--- START ---

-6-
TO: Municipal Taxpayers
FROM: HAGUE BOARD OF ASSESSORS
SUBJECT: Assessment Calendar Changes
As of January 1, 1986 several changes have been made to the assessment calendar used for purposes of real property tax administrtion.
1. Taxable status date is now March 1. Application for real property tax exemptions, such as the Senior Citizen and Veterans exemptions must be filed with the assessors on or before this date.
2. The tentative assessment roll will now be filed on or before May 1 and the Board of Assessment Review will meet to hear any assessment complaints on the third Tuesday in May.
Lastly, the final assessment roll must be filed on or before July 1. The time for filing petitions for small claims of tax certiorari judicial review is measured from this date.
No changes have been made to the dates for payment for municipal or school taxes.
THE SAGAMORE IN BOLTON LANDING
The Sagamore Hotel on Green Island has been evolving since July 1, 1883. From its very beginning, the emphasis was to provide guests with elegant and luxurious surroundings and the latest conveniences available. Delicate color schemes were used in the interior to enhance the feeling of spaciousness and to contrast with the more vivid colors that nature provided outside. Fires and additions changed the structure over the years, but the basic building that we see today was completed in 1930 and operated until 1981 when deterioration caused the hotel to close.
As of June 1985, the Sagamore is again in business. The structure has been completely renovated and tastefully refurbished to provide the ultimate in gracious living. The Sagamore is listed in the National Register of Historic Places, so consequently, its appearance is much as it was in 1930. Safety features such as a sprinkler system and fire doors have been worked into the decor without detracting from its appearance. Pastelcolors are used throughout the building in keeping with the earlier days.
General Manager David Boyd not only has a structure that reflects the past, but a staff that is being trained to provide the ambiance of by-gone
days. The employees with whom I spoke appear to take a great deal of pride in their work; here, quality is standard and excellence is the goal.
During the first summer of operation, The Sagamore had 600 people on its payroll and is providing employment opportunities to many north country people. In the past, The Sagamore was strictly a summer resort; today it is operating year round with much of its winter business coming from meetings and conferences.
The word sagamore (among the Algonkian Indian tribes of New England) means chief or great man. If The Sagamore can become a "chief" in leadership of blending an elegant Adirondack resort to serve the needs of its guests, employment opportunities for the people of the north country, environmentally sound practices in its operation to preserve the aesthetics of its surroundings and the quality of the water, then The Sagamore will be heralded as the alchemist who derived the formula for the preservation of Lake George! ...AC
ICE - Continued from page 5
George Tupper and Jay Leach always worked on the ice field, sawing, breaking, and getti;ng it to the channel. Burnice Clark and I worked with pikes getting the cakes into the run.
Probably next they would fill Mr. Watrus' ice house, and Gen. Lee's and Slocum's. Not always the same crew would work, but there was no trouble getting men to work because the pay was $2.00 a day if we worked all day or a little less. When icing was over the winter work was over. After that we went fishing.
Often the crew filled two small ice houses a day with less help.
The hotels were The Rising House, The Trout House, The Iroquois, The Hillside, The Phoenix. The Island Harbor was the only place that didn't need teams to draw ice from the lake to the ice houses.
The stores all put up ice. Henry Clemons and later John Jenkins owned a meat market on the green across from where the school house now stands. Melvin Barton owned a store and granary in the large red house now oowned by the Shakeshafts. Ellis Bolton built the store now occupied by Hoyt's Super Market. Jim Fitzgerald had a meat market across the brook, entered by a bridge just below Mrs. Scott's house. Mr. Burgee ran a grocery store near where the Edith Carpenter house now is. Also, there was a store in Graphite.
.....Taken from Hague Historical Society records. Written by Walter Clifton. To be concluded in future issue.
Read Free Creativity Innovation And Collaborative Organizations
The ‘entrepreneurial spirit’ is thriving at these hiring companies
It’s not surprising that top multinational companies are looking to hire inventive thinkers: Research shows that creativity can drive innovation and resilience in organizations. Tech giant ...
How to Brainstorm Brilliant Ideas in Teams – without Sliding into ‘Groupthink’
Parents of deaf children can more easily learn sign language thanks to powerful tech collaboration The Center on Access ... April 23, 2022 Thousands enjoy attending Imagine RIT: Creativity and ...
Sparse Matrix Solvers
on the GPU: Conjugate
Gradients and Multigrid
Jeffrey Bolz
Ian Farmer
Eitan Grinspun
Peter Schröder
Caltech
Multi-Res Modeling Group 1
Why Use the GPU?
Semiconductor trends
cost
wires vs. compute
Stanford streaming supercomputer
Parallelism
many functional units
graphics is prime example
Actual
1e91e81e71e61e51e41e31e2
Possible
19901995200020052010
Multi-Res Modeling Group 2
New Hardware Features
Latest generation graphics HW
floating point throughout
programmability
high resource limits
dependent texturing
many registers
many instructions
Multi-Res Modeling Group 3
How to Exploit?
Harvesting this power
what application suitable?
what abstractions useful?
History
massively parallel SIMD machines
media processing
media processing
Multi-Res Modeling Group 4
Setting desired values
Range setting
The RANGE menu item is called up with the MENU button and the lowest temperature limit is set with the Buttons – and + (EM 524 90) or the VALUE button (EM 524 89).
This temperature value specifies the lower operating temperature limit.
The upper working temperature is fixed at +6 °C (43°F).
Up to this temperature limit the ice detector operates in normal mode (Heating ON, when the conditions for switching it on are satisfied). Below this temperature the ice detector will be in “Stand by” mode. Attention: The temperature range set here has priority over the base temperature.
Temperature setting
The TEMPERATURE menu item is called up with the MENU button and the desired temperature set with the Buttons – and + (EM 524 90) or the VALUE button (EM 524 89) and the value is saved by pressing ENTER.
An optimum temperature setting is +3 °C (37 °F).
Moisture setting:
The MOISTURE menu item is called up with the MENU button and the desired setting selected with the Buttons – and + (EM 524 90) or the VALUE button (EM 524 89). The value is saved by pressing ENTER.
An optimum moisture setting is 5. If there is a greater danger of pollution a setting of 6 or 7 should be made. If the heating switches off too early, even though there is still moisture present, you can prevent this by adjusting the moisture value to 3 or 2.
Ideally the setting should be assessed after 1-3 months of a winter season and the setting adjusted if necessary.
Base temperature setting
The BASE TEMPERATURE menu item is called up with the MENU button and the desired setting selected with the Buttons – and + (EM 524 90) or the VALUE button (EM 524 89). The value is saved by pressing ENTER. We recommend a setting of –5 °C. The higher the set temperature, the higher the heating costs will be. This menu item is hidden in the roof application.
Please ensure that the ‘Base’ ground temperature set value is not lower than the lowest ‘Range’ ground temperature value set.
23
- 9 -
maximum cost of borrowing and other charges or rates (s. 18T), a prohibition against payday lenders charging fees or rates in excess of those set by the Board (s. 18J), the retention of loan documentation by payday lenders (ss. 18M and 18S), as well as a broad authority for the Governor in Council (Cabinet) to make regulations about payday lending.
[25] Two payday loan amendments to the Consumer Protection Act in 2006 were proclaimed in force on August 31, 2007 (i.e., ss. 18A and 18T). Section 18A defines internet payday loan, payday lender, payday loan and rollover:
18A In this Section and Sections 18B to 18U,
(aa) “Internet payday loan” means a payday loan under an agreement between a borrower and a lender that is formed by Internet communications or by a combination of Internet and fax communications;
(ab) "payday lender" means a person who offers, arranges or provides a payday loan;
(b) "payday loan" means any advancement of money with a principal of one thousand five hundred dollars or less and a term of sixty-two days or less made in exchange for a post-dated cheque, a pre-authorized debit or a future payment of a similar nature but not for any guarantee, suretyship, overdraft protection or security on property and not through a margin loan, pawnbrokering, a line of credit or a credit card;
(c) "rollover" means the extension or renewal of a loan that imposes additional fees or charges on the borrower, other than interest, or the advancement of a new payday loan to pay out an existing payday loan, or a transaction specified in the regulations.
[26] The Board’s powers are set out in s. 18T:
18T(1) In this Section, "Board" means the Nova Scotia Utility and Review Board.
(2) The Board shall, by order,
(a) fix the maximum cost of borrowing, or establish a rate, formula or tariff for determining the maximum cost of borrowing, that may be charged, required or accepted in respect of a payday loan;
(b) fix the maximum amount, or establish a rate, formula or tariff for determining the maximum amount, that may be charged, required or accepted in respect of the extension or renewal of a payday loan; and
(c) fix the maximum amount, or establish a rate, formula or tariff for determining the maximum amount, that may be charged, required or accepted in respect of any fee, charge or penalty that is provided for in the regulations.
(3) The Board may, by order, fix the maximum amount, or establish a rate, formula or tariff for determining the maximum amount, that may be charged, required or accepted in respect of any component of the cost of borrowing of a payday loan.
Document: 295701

--- END ---

What to produce: Lines from the first one above through the line containing "As of January" are to be retyped exactly, both included, and nothing more.

Output for this task:
-6-
TO: Municipal Taxpayers
FROM: HAGUE BOARD OF ASSESSORS
SUBJECT: Assessment Calendar Changes
As of January 1, 1986 several changes have been made to the assessment calendar used for purposes of real property tax administrtion.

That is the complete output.